*DATA IN THIS EXERCISE:*
-------

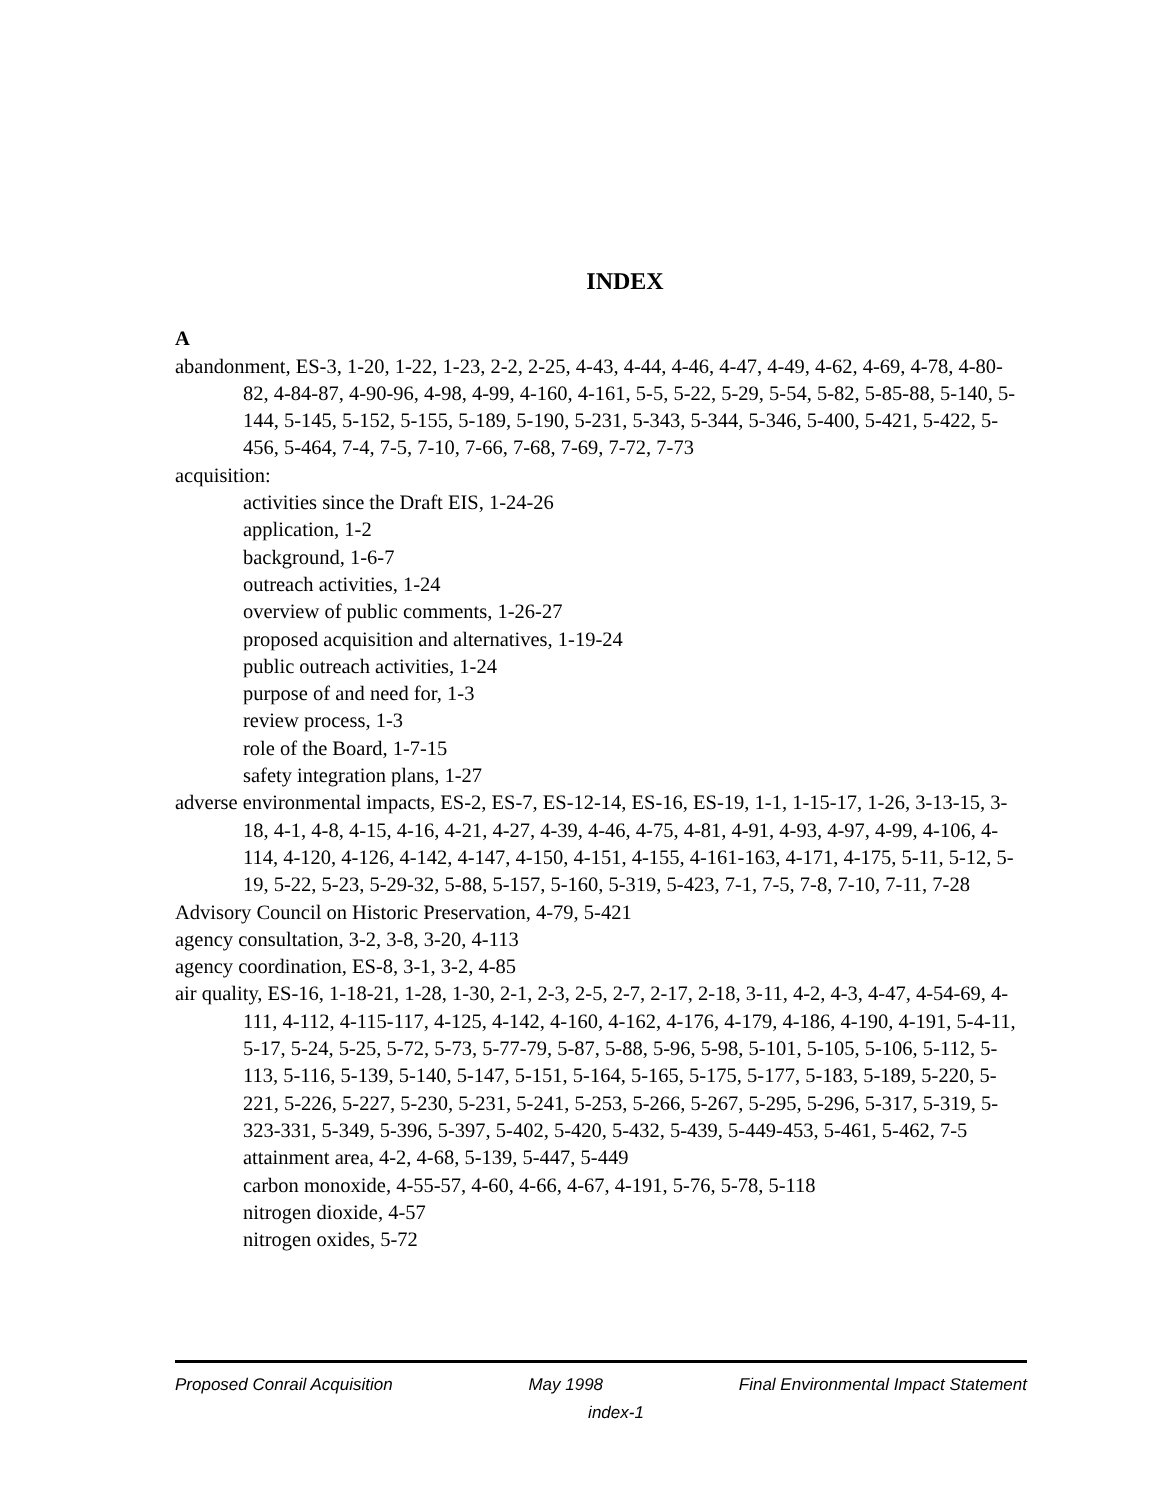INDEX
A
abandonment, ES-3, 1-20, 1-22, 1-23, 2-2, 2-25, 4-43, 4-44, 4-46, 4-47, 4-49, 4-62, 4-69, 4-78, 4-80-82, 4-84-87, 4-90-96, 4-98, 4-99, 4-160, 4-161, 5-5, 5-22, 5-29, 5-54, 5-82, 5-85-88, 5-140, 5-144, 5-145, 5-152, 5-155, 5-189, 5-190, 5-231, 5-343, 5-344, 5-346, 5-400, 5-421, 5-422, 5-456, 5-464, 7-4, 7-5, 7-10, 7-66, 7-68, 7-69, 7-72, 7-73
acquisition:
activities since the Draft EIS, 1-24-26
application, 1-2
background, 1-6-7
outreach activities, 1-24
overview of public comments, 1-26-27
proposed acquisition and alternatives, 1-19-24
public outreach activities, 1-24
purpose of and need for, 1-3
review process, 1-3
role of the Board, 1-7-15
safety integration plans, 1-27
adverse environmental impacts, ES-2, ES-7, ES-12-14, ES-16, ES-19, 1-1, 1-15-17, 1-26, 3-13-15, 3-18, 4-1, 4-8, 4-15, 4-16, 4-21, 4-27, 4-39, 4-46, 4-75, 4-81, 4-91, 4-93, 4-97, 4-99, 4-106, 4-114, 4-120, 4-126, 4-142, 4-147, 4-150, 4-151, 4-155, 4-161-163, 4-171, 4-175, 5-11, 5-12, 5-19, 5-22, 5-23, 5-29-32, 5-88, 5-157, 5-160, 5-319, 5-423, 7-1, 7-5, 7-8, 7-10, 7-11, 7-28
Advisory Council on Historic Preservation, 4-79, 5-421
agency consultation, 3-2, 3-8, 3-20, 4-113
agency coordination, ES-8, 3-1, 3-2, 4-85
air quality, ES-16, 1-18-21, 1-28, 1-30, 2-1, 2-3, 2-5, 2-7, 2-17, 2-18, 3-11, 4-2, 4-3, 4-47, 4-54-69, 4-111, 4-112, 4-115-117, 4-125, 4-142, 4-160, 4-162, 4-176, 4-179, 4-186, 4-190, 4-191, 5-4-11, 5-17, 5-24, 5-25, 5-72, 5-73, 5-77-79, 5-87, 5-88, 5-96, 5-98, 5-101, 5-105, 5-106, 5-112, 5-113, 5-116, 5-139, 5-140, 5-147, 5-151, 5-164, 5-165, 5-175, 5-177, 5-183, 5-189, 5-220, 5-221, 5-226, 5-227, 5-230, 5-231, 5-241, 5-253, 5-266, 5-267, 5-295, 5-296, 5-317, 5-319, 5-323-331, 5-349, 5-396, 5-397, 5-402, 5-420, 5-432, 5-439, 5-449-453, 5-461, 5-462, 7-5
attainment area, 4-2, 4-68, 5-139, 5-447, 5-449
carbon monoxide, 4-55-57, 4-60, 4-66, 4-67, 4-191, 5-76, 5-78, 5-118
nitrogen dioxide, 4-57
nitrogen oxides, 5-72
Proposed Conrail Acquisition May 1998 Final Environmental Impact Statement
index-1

-------

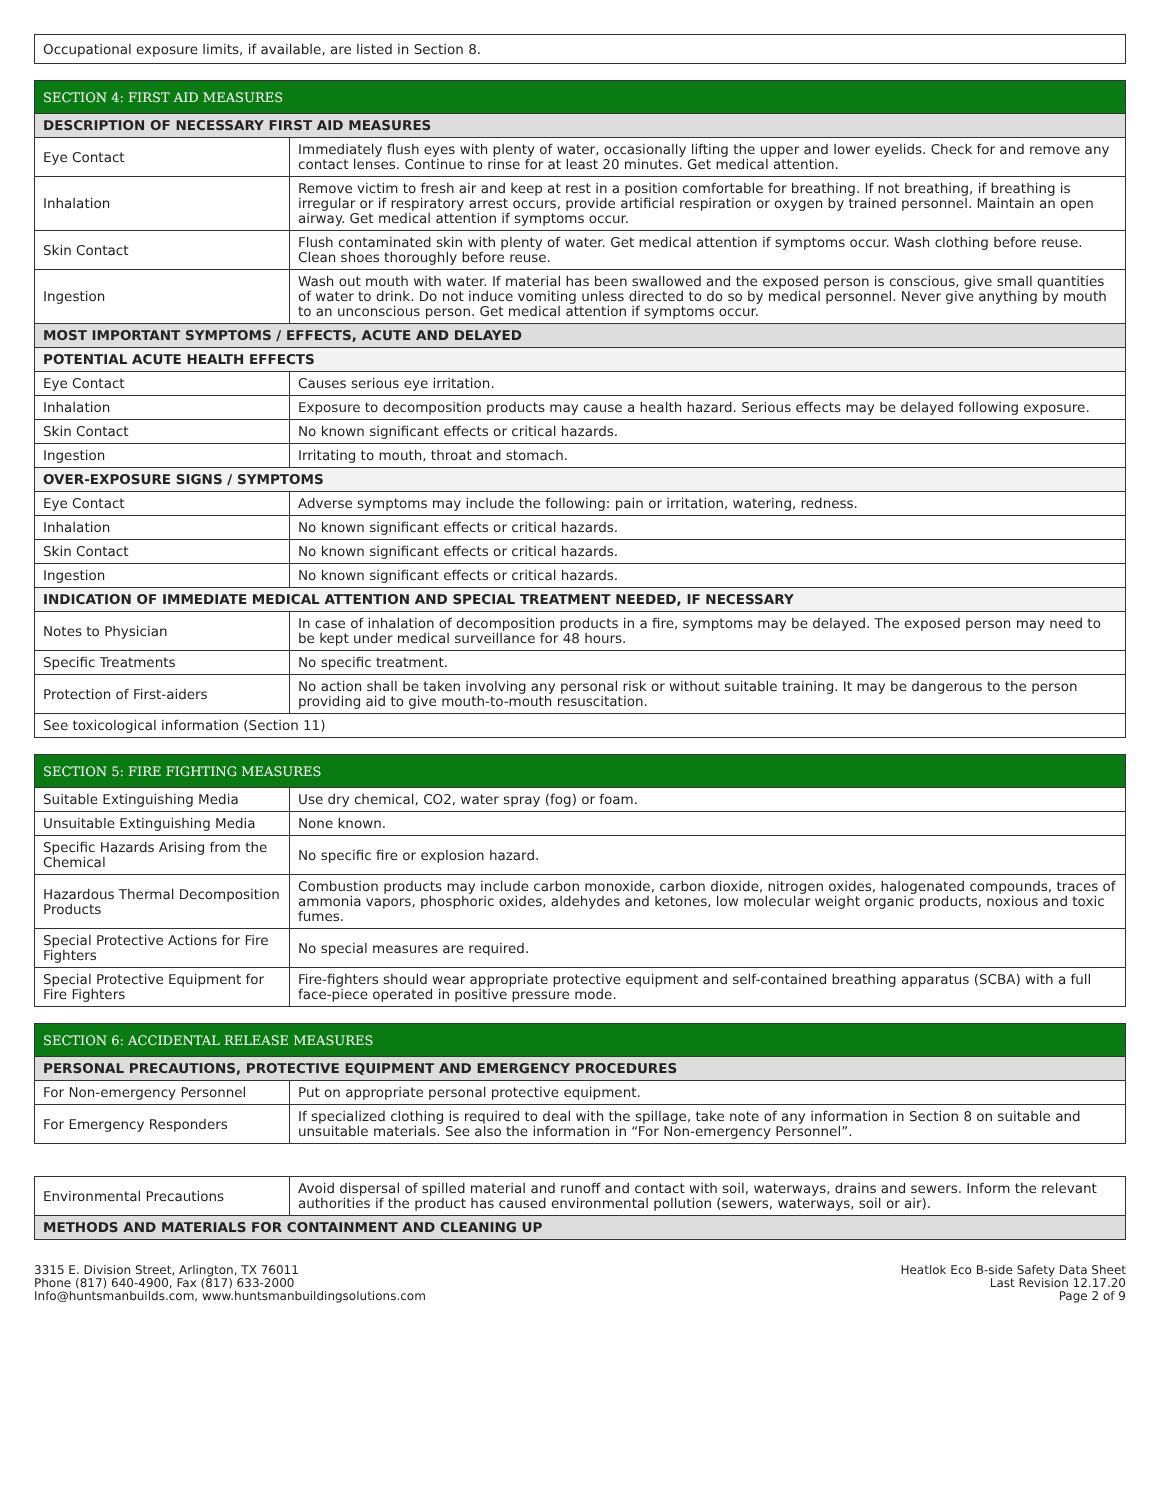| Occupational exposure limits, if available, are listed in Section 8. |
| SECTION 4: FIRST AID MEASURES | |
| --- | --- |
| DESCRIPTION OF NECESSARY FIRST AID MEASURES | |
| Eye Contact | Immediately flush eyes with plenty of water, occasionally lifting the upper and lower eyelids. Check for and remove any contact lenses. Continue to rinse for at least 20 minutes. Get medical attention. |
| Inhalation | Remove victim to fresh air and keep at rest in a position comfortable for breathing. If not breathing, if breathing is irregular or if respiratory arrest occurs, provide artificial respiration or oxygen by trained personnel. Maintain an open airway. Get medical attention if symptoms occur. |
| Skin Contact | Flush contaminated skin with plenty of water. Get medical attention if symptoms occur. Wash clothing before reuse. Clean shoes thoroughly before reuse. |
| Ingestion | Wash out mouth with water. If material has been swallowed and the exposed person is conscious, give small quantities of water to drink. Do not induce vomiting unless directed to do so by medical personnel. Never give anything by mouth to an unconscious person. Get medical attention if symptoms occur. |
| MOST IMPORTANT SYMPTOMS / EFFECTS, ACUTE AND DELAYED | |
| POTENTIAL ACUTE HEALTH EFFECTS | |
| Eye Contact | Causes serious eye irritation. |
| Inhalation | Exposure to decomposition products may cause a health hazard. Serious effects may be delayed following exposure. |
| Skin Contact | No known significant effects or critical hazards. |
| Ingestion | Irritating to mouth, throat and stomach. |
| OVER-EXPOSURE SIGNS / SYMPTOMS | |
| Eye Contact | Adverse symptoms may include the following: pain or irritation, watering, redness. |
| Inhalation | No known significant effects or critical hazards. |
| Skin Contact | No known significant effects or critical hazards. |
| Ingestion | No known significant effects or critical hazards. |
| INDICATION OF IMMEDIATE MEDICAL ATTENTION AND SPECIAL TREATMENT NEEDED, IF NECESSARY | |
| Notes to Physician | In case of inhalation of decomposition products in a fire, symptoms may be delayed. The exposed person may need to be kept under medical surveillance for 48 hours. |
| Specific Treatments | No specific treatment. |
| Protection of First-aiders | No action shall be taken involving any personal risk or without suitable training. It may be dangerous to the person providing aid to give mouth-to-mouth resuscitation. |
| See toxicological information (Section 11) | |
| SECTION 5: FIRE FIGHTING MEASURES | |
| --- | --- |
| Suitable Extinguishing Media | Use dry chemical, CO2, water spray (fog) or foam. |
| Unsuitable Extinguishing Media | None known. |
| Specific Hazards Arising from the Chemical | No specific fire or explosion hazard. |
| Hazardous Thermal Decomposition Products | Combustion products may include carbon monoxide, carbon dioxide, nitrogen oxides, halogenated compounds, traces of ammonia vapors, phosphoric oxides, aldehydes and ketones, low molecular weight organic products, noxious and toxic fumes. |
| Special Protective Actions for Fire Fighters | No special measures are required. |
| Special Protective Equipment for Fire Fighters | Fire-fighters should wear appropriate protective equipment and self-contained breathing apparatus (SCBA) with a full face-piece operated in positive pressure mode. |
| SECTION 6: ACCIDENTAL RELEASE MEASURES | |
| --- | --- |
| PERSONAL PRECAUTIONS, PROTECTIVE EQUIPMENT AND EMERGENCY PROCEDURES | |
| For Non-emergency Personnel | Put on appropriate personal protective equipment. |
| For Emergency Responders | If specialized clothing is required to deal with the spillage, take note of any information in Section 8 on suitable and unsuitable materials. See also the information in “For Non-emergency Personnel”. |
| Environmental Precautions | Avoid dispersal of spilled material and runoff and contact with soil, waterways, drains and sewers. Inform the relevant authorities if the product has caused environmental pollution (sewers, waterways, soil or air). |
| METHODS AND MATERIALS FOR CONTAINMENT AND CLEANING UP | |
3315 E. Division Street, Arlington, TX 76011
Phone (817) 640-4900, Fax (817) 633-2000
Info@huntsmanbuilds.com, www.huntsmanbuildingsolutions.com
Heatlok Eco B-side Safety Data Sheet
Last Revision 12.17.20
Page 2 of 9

-------

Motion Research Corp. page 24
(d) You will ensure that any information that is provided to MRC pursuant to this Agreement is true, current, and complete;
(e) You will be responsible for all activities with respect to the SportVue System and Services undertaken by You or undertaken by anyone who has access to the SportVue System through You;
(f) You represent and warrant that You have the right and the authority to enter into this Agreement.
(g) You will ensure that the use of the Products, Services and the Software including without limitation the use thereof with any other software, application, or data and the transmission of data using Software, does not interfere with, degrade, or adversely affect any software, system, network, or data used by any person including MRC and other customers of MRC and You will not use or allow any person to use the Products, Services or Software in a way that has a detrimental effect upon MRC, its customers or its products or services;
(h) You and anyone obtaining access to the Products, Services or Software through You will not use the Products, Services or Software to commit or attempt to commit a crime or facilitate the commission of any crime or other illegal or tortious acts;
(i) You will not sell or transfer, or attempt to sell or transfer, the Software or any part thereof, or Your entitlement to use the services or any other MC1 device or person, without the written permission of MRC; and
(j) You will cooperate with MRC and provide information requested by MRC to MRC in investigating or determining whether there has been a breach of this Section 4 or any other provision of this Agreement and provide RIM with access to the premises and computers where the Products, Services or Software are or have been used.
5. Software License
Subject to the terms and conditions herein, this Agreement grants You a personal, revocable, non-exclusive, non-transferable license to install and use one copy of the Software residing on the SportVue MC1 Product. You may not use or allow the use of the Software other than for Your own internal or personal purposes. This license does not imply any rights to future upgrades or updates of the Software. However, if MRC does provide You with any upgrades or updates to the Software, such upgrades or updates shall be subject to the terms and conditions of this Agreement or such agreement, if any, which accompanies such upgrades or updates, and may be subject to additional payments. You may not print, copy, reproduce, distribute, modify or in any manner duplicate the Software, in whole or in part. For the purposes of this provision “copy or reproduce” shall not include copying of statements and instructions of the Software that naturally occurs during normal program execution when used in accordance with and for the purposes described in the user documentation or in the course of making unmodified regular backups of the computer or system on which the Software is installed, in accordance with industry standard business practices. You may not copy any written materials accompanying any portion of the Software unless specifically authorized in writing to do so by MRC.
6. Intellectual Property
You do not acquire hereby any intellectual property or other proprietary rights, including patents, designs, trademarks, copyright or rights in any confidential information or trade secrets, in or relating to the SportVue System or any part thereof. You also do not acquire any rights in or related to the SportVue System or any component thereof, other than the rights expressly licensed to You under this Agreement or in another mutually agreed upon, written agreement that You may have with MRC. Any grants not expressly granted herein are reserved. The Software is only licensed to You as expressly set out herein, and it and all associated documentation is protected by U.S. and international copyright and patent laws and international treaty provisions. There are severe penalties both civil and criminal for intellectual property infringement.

-------

*EXERCISE GOAL:*
List each line in the listing that contains the string "access".

*RESULT OF THIS EXERCISE:*
(e) You will be responsible for all activities with respect to the SportVue System and Services undertaken by You or undertaken by anyone who has access to the SportVue System through You;
(h) You and anyone obtaining access to the Products, Services or Software through You will not use the Products, Services or Software to commit or attempt to commit a crime or facilitate the commission of any crime or other illegal or tortious acts;
(j) You will cooperate with MRC and provide information requested by MRC to MRC in investigating or determining whether there has been a breach of this Section 4 or any other provision of this Agreement and provide RIM with access to the premises and computers where the Products, Services or Software are or have been used.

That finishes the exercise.